NOTE: A surveillance case definition is a set of uniform criteria used to define a disease for public health surveillance. Surveillance case definitions enable public health officials to classify and count cases consistently across reporting jurisdictions. Surveillance case definitions are not intended to be used by healthcare providers for making a clinical diagnosis or determining how to meet an individual patient’s health needs.

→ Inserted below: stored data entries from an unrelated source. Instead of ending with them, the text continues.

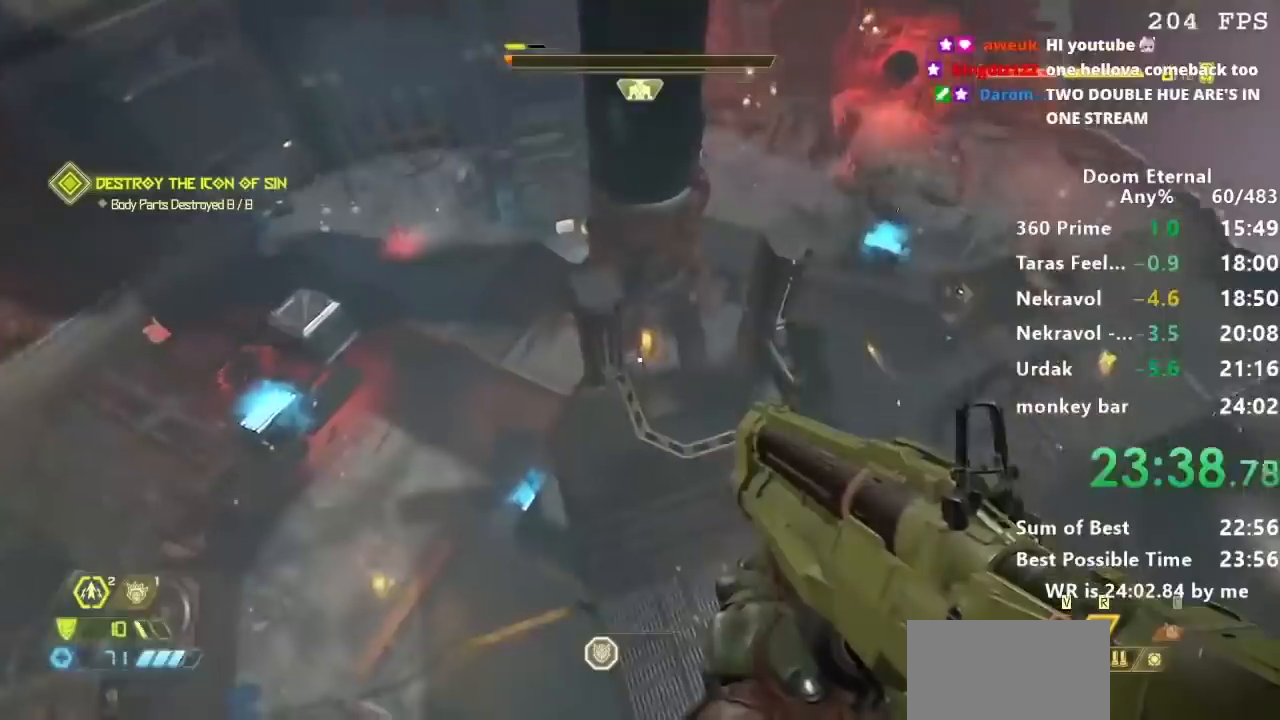
{"keys": ["w"], "events": []}
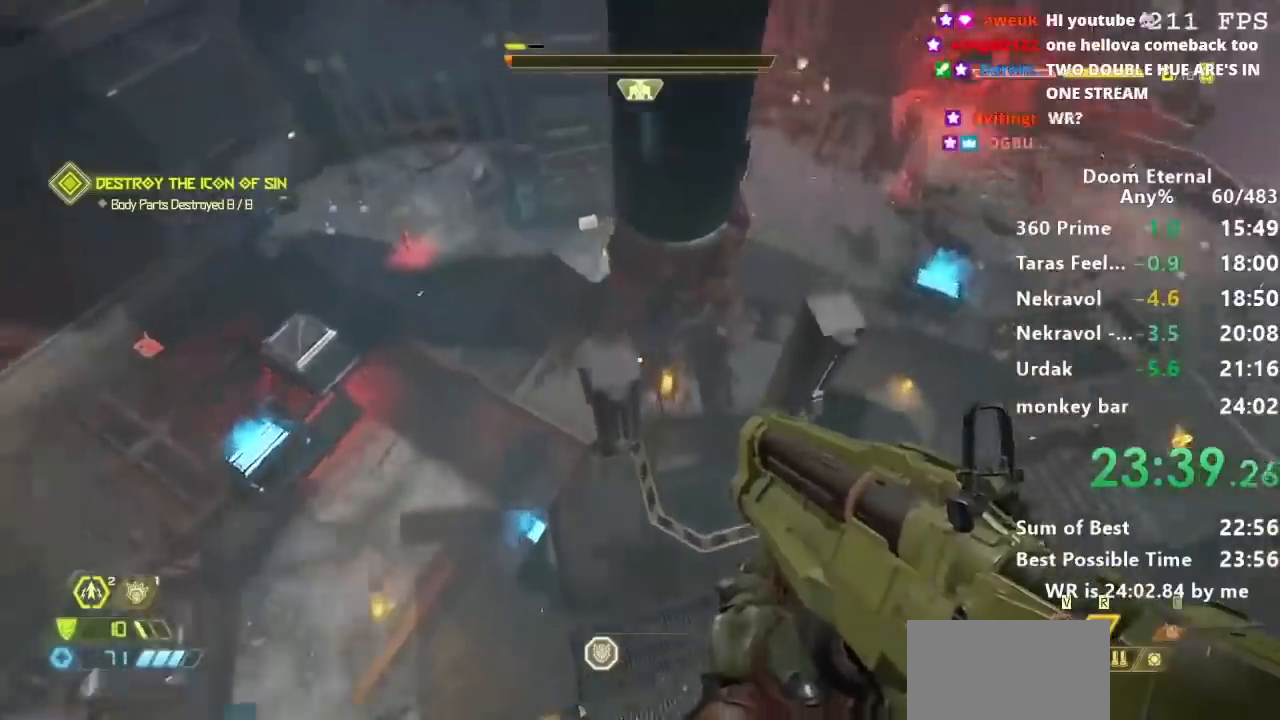
{"keys": [], "events": [[401, "w", "up"]]}
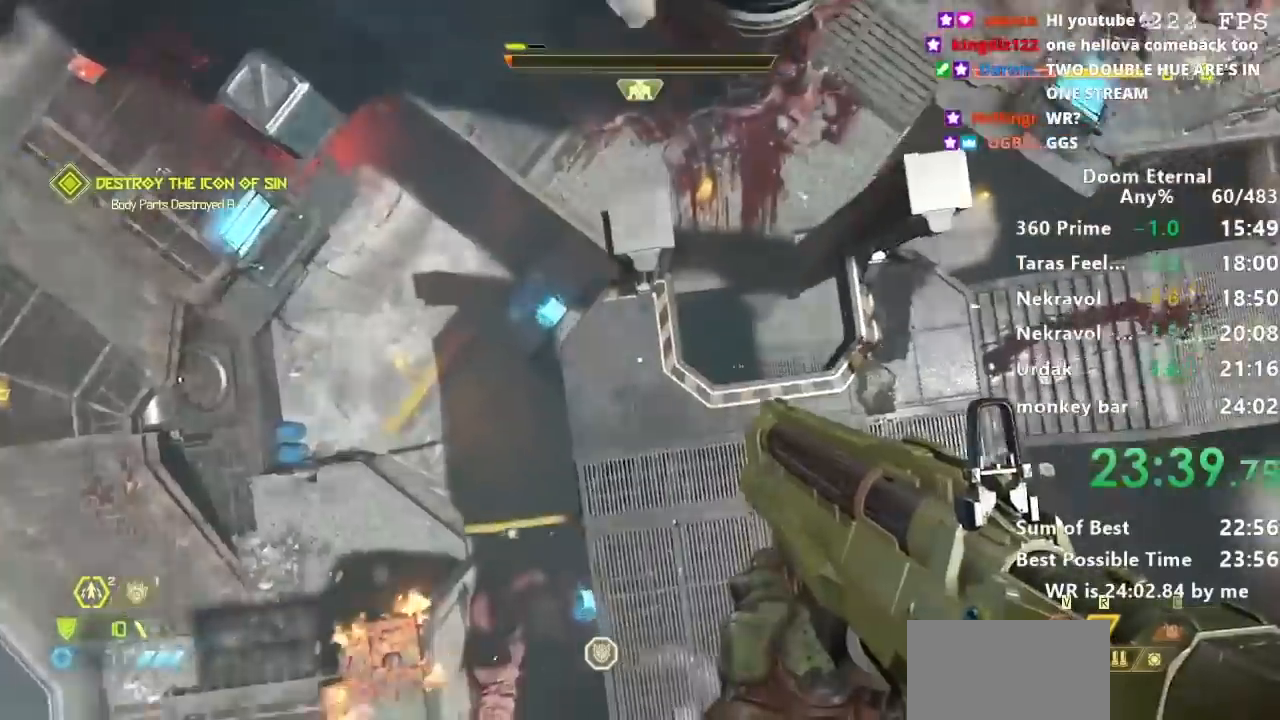
{"keys": ["s"], "events": [[233, "s", "down"], [334, "s", "up"], [500, "s", "down"]]}
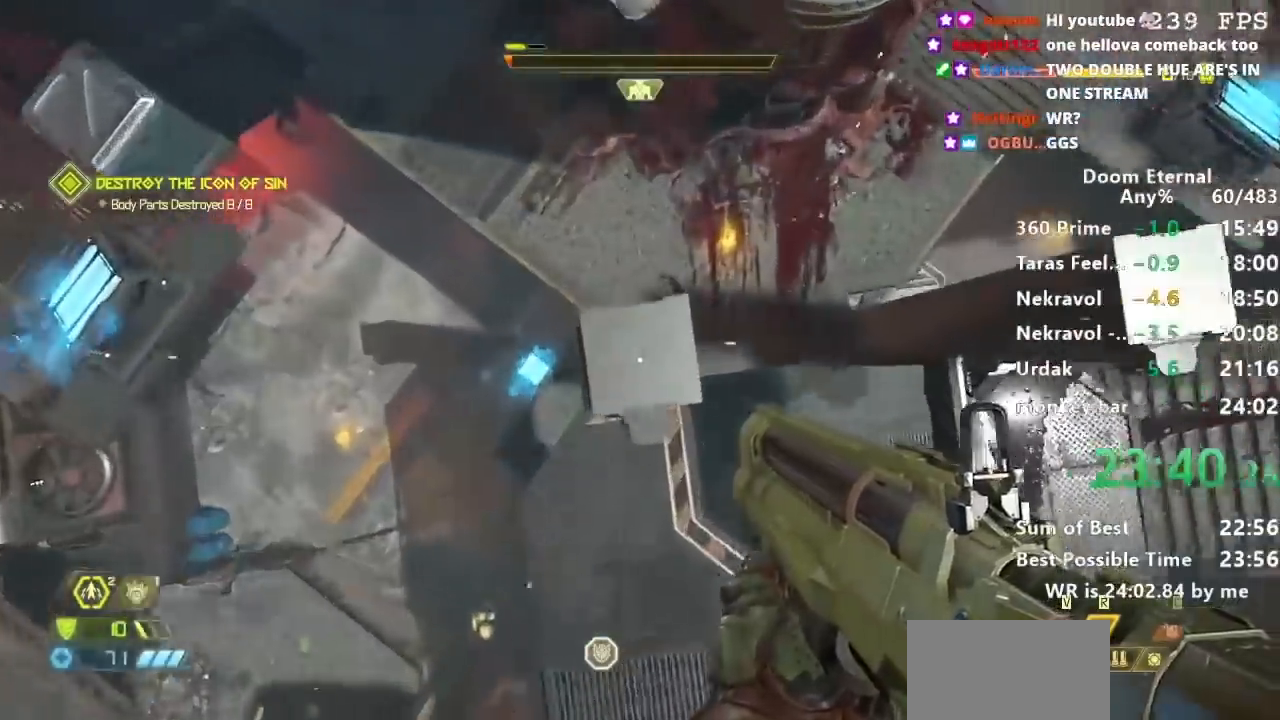
{"keys": ["w"], "events": [[167, "s", "up"], [234, "s", "down"], [301, "s", "up"], [434, "w", "down"]]}
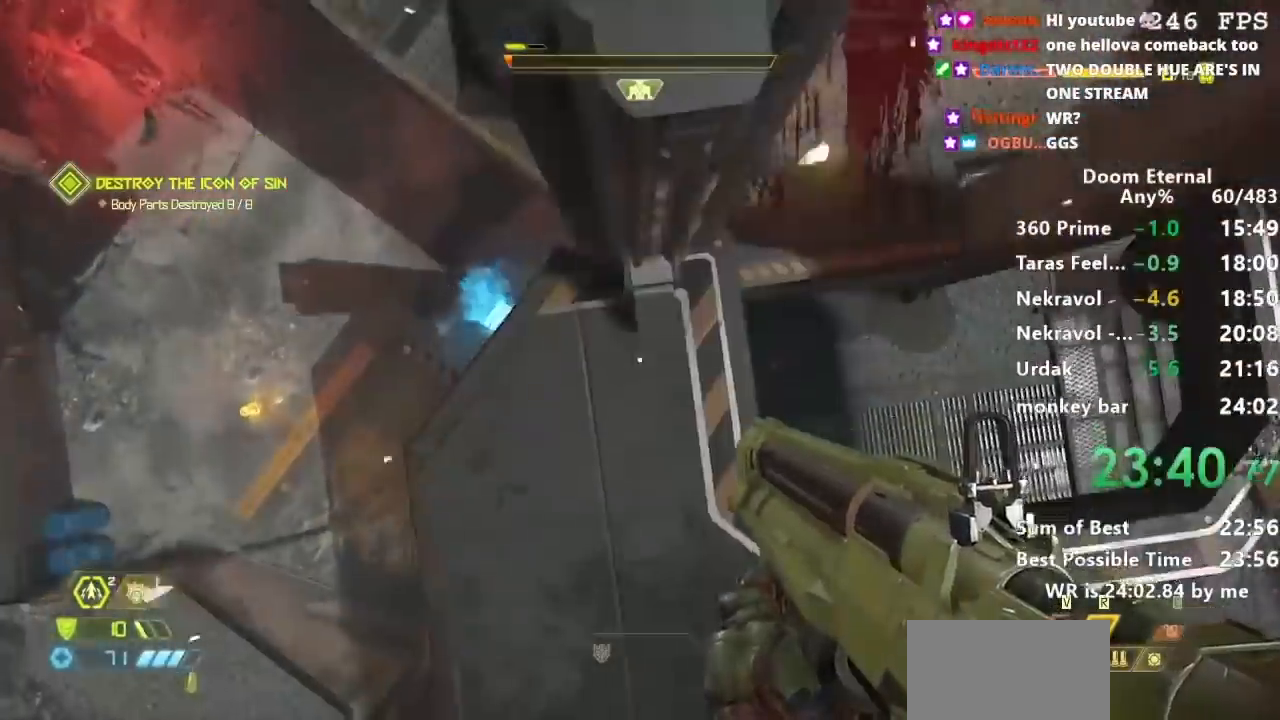
{"keys": ["d"], "events": [[200, "w", "up"], [434, "d", "down"]]}
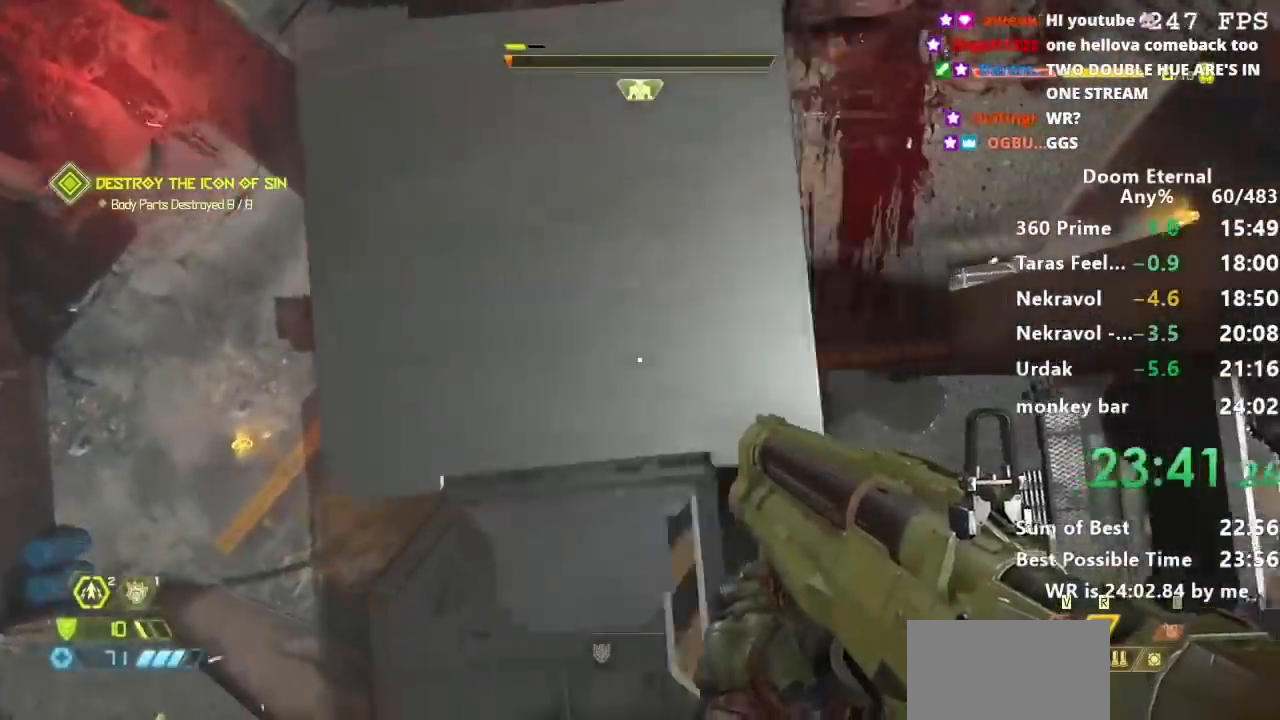
{"keys": [], "events": [[234, "a", "down"], [234, "d", "up"], [401, "a", "up"]]}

CSTE Position Statement(s)
Spotted fever rickettsioses are a group of tickborne infections caused by some members of the genus Rickettsia. Rocky Mountain spotted fever (RMSF) is an illness caused by Rickettsia rickettsii, a bacterial pathogen transmitted to humans through contact with ticks. Dermacentor species of ticks are most commonly associated with infection, including Dermacentor variabilis (the American dog tick), Dermacentor andersoni (the Rocky Mountain wood tick), and more recently Rhiphicephalus sanguineus (the brown dog tick). Disease onset averages one week following a tick bite. Age-specific illness is highest for children and older adults. Illness is characterized by acute onset of fever, and may be accompanied by headache, malaise, myalgia, nausea/vomiting, or neurologic signs; a macular or maculopapular rash appears 4-7 days following onset in many (~80%) patients, often present on the palms and soles. RMSF may be fatal in as many as 20% of untreated cases, and severe, fulminant disease can occur. In addition to RMSF, human illness associated with other spotted fever group Rickettsia species, including infection with Rickettsia parkeri (associated with Amblyomma maculatum ticks), has also been reported. In these patients, clinical presentation appears similar to, but may be milder than, RMSF; the presence of an eschar at the site of tick attachment has been reported for some other spotted fever rickettsioses.
Any reported fever and one or more of the following: rash, eschar, headache, myalgia, anemia, thrombocytopenia, or any hepatic transaminase elevation.
Laboratory Criteria for Diagnosis
The organism in the acute phase of illness is best detected by polymerase chain reaction (PCR) and immunohistochemical methods (IHC) in skin biopsy specimens, and occasionally by PCR in appropriate whole blood specimens taken during the first week of illness, prior to antibiotic treatment. Serology can also be employed for detection, however an antibody response may not be detectable in initial samples, and paired acute and convalescent samples are essential for confirmation.
For the purposes of surveillance:
- Laboratory confirmed:
- Serological evidence of a fourfold change in immunoglobulin G (IgG)-specific antibody titer reactive with Rickettsia rickettsii or other spotted fever group antigen by indirect immunofluorescence assay (IFA) between paired serum specimens (one taken in the first week of illness and a second 2-4 weeks later), OR
- Detection of R. rickettsii or other spotted fever group DNA in a clinical specimen via amplification of a specific target by PCR assay, OR
- Demonstration of spotted fever group antigen in a biopsy or autopsy specimen by IHC, or
- Isolation of R. rickettsii or other spotted fever group Rickettsia from a clinical specimen in cell culture.
- Laboratory supportive:
- Has serologic evidence of elevated IgG or immunoglobulin M (IgM) antibody reactive with R. rickettsii or other spotted fever group antigen by IFA, enzyme-linked immunosorbent assay (ELISA), dot-ELISA, or latex agglutination.
Note: Current commercially available ELISA tests are not quantitative, cannot be used to evaluate changes in antibody titer, and hence are not useful for serological confirmation. IgM tests are not strongly supported for use in serodiagnosis of acute disease, as the response may not be specific for the agent (resulting in false positives) and the IgM response may be persistent. Complement fixation (CF) tests and other older test methods are neither readily available nor commonly used. CDC uses in-house IFA IgG testing (cutoff of ≥1:64), preferring simultaneous testing of paired specimens, and does not use IgM results for routine diagnostic testing.
Exposure is defined as having been in potential tick habitats within the past 14 days before onset of symptoms. Occupation should be recorded if relevant to exposure. A history of a tick bite is not required.
A case with laboratory evidence of past or present infection but no clinical information available (e.g., a laboratory report).
A clinically compatible case (meets clinical evidence criteria) that has supportive laboratory results.
A clinically compatible case (meets clinical evidence criteria) that is laboratory confirmed.